KATHMANDU: Renowned US ski mountaineer Hilaree Nelson has gone missing on Nepal's Manaslu mountain, on the same day that an avalanche killed a Nepali climber on the same peak, expedition organisers and officials said Tuesday.
Nelson was skiing down Manaslu after having successfully summited the world's eighth-highest mountain with her partner Jim Morrison on Monday. "She had an accident yesterday as she was descending shortly after her summit. We are trying to get clarity on what happened," Jiban Ghimire of Shangri-La Nepal Trek, which organised the expedition, told AFP.
"She is believed to have slipped close to the summit. Search teams on foot may also be deployed in the accident area," he told AFP. On the same day, an avalanche hit between Camps 3 and 4 on the 8,163-metre (26,781-foot) mountain, killing a Nepali climber and injuring a dozen others. "Four critically injured in the incident have been airlifted to Kathmandu for treatment. Almost all others have been evacuated," Koirala said.
The death was the first confirmed casualty of the autumn climbing season in Nepal.
Constant rain and snow have been a challenge for the 404 paying climbers attempting to reach the summit of Manaslu this year, and bad weather was also hampering rescue efforts.
Helicopters were unable to fly Monday and Ghimire said that conditions were deteriorating again on Tuesday afternoon.
Morrison safely reached base camp and was accompanying the search and rescue team, Ghimire added.
"We are in touch with Hilaree's family and supporting search and rescue efforts in every way we can," the company said in an Instagram post on Tuesday.
Nelson, 49, has had a career spanning two decades and is described on the company's website as "the most prolific ski mountaineer of her generation".
In 2012, she became the first woman to summit the highest mountain in the world, Everest, and its adjacent Lhotse within 24 hours.

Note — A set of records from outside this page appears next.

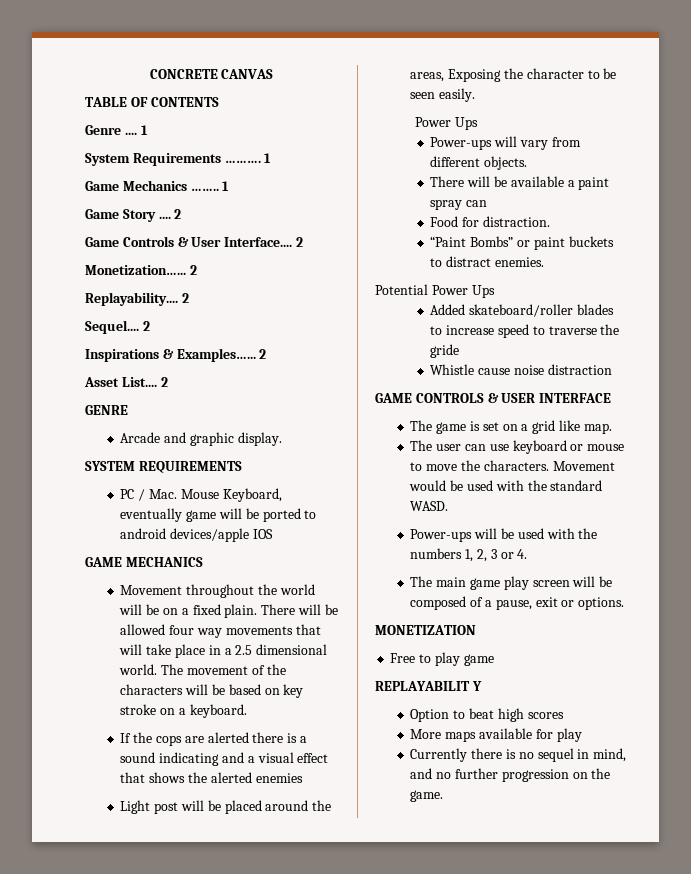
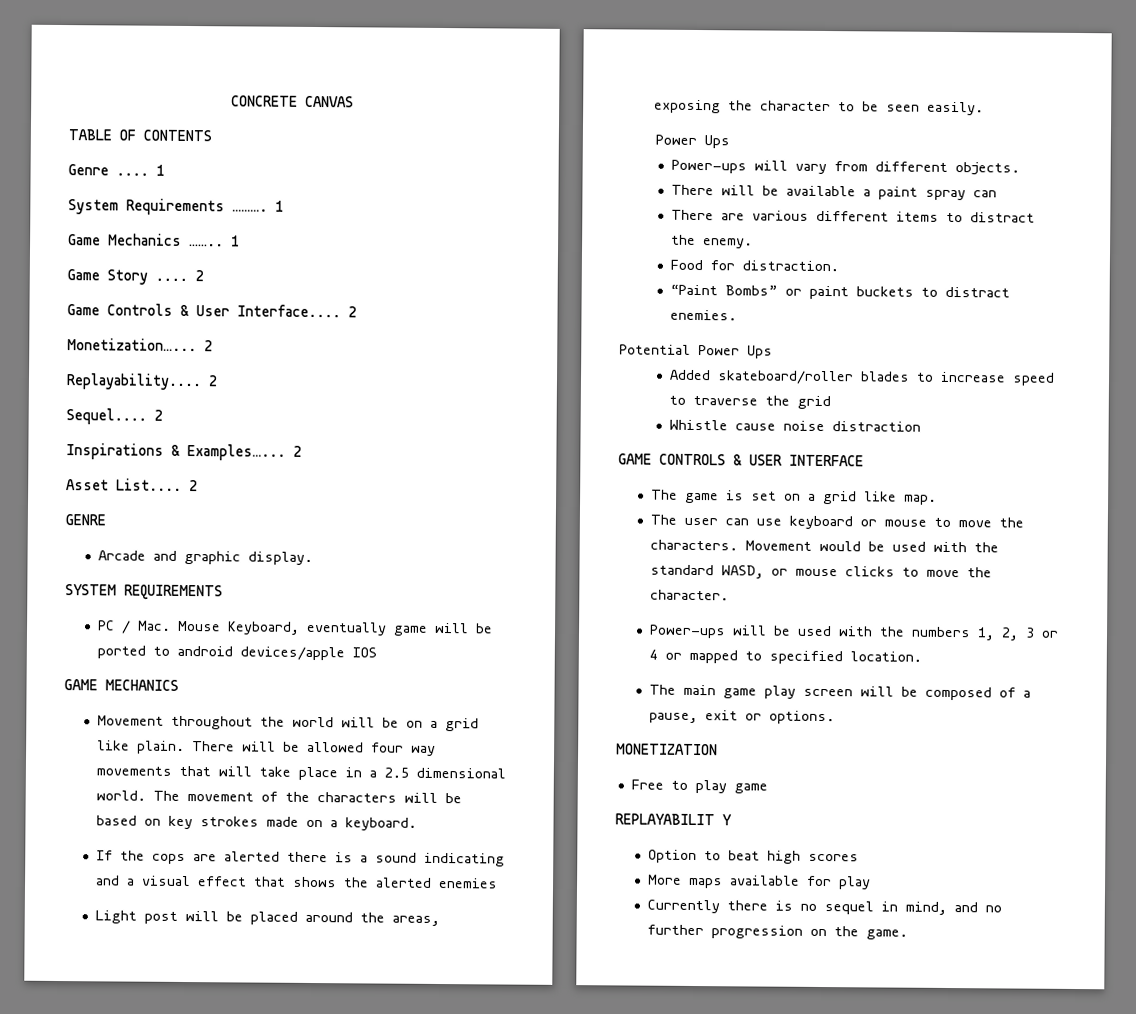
[192,604,221,615] fixed -> [445,718,480,732] [97,740,131,751] grid like
[120,704,157,715] stroke -> [200,816,300,827] strokes made
[448,69,502,82] Exposing -> [654,99,722,114] exposing
(488, 203) none -> [670,209,1035,223] [670,234,753,249] // There are various different items to distract the enemy.
[430,344,460,358] gride -> [796,395,831,410] grid
[410,501,449,511] WASD. -> [721,565,993,579] [650,589,730,601] WASD, or mouse clicks to move the character.
[517,549,528,559] 4. -> [649,649,923,665] 4 or mapped to specified location.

Six years later, she returned to Lhotse and made the first ski descent of the mountain, which earned her the National Geographic Adventurer of the Year award.
In an Instagram post last week, Nelson said her latest climb had been deeply challenging because of "incessant rain" and dangerous conditions.
"I haven't felt as sure-footed on Manaslu as I have on past adventure into the thin atmosphere of the high Himalaya," Nelson said in an Instagram post on Thursday.
"These past weeks have tested my resilience in new ways."
Nepal is home to eight of the world's 14 highest peaks and foreign climbers that flock to its mountains are a major source of revenue for the country.
The industry was almost completely shut down due to the coronavirus pandemic in 2020, but the country reopened its peaks to mountaineers last year.